This interview, published on August 3, 2020, addresses the intersections of SEC's Regulation Best Interest, the upcoming enforcement date for the Massachusetts Fiduciary Rule and the Department of Labor's fiduciary rule 2020 rulemaking. The latter is a two-part set and reinstates the DOL's long-time five-part test as well as proposing a Prohibited Transactions Exemption - with reference to Reg BI — and providing additional gloss on the five-part test. The DOL's PTE proposal also raises an important question as it intersects with the Massachusetts Fiduciary Rule, particularly with regard to what triggers an ongoing obligation under the Massachusetts rule.

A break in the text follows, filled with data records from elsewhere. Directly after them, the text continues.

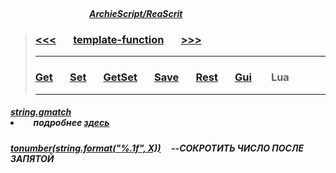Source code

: ##### &nbsp;&nbsp;&nbsp;&nbsp;&nbsp;&nbsp;&nbsp;&nbsp;&nbsp;&nbsp;&nbsp;&nbsp;&nbsp;&nbsp;&nbsp;&nbsp;&nbsp;&nbsp;&nbsp;&nbsp;&nbsp;&nbsp;&nbsp;&nbsp;&nbsp;&nbsp;&nbsp;&nbsp;&nbsp;&nbsp;&nbsp;&nbsp;&nbsp;&nbsp;&nbsp;&nbsp;&nbsp;&nbsp;&nbsp;&nbsp;&nbsp;&nbsp;&nbsp;&nbsp;&nbsp;&nbsp;&nbsp;&nbsp;&nbsp;&nbsp;&nbsp;&nbsp;&nbsp;&nbsp;&nbsp;&nbsp;&nbsp;&nbsp;&nbsp;&nbsp;&nbsp;&nbsp;&nbsp;&nbsp;&nbsp;&nbsp;&nbsp;&nbsp;&nbsp;&nbsp;&nbsp;&nbsp;&nbsp;&nbsp;&nbsp;&nbsp;&nbsp;&nbsp;&nbsp;&nbsp;&nbsp;&nbsp;&nbsp;&nbsp;&nbsp;&nbsp;&nbsp;&nbsp;&nbsp;&nbsp;&nbsp;&nbsp;&nbsp;&nbsp;&nbsp;&nbsp;&nbsp;&nbsp;&nbsp;&nbsp;&nbsp;&nbsp;&nbsp;&nbsp;&nbsp;&nbsp;&nbsp;&nbsp;&nbsp;&nbsp;&nbsp;&nbsp;&nbsp;&nbsp;&nbsp;&nbsp;&nbsp;&nbsp;&nbsp;&nbsp;&nbsp;&nbsp;&nbsp;&nbsp;&nbsp;&nbsp;&nbsp;&nbsp;&nbsp;&nbsp;&nbsp;&nbsp;&nbsp;&nbsp;&nbsp;&nbsp;&nbsp;&nbsp;&nbsp;&nbsp;&nbsp;&nbsp;&nbsp;&nbsp;&nbsp;&nbsp;&nbsp;&nbsp;&nbsp;&nbsp;&nbsp;&nbsp;&nbsp;&nbsp;&nbsp;&nbsp;&nbsp;&nbsp;&nbsp;&nbsp;&nbsp;&nbsp;&nbsp;&nbsp;&nbsp;&nbsp;&nbsp;&nbsp;&nbsp;&nbsp;&nbsp;&nbsp;&nbsp;&nbsp;&nbsp;&nbsp;&nbsp;&nbsp;&nbsp;&nbsp;&nbsp;&nbsp;&nbsp;&nbsp;&nbsp;&nbsp;&nbsp;&nbsp;&nbsp;&nbsp;[***ArchieScript/ReaScrit***](https://github.com/ArchieScript/Archie_ReaScripts)


>### [<<<](https://github.com/ArchieScript/template-function/tree/master/template-function/Gui#archiescriptreascrit)                                &nbsp;&nbsp;&nbsp;&nbsp;&nbsp;                                                                                                    [template-function](https://github.com/ArchieScript/template-function#archiescriptreascrit)                                                    &nbsp;&nbsp;&nbsp;&nbsp;&nbsp;                                                                                                    [>>>](https://???)
>
>-------------------------------------------
>
>### [Get](https://github.com/ArchieScript/template-function/tree/master/template-function/Get)        &nbsp;&nbsp;&nbsp;&nbsp;&nbsp;        [Set](https://github.com/ArchieScript/template-function/tree/master/template-function/Set)        &nbsp;&nbsp;&nbsp;&nbsp;&nbsp;        [GetSet](https://github.com/ArchieScript/template-function/tree/master/template-function/GetSet)  &nbsp;&nbsp;&nbsp;&nbsp;&nbsp;        [Save](https://github.com/ArchieScript/template-function/tree/master/template-function/Save)      &nbsp;&nbsp;&nbsp;&nbsp;&nbsp;        [Rest](https://github.com/ArchieScript/template-function/tree/master/template-function/Rest)      &nbsp;&nbsp;&nbsp;&nbsp;&nbsp;        [Gui](https://github.com/ArchieScript/template-function/tree/master/template-function/Gui)        &nbsp;&nbsp;&nbsp;&nbsp;&nbsp;         Lua                                                                                              &nbsp;&nbsp;&nbsp;&nbsp;&nbsp;  
>-------------------------------------------
>
>
>
>
>
>
>
>
>
>

##### [string.gmatch](https://github.com/ArchieScript/template-function/blob/master/template-function/Lua/string.gmatchstring.gmatch.lua) <li> &nbsp;&nbsp;&nbsp;&nbsp; _подробнее [здесь](http://uopilot.tati.pro/index.php?title=String.gmatch_(Lua))_

##### [tonumber(string.format("%.1f", X))](https://github.com/ArchieScript/template-function/blob/master/template-function/Lua/tonumber-string.format-.1f-%20user_input_str.lua) &nbsp;&nbsp;&nbsp;&nbsp;--СОКРОТИТЬ ЧИСЛО ПОСЛЕ ЗАПЯТОЙ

The interview also notes that there will be additional Reg BI and Form CRS FAQs — and in fact the next day the SEC staff released additional FAQs (see August 4 additions), with a focus on titling and capacity. As firms refine their Reg BI and Form CRS compliance, it is important that each new FAQ response is evaluated against the firm's existing practices and compliance program.
One of the key questions under the Massachusetts rule is whether the fiduciary standard is episodic, meaning that it only applies at the time of the recommendation or whether there is an ongoing duty that extends beyond the time of the recommendation... [the DOL Proposal] raises the question of whether a firm can be a fiduciary under ERISA and the tax code but still provide episodic advice under the Massachusetts fiduciary rule.